• DIRECTIVE:
Set out exactly every line of the entries below, starting at the line that holds "Da Whole Truth" and stopping after the line that holds "The facility will".

--

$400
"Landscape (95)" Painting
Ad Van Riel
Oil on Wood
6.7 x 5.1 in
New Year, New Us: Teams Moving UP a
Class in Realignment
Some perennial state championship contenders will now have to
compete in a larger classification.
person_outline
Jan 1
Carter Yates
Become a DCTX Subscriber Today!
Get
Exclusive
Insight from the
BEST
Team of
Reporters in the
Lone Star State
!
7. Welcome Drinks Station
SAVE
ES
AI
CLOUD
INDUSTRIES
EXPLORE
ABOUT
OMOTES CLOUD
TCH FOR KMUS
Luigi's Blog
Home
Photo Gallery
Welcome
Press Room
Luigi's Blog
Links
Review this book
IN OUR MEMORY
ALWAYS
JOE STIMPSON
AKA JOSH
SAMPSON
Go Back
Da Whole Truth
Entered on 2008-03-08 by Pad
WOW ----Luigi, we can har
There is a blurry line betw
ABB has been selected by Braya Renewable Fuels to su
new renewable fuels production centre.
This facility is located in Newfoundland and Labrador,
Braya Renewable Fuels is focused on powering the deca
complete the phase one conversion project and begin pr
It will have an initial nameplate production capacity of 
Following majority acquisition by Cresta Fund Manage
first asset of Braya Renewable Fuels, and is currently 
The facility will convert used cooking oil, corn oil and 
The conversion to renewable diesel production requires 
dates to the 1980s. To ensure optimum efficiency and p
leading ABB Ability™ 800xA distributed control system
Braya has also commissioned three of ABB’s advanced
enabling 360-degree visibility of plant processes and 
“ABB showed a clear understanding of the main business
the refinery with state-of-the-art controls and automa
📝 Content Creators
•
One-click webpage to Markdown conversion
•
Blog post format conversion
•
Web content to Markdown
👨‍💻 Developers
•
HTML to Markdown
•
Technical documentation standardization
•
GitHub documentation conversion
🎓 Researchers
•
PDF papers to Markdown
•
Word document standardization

--

• SOLVED PROBLEM:
Da Whole Truth
Entered on 2008-03-08 by Pad
WOW ----Luigi, we can har
There is a blurry line betw
ABB has been selected by Braya Renewable Fuels to su
new renewable fuels production centre.
This facility is located in Newfoundland and Labrador,
Braya Renewable Fuels is focused on powering the deca
complete the phase one conversion project and begin pr
It will have an initial nameplate production capacity of 
Following majority acquisition by Cresta Fund Manage
first asset of Braya Renewable Fuels, and is currently 
The facility will convert used cooking oil, corn oil and 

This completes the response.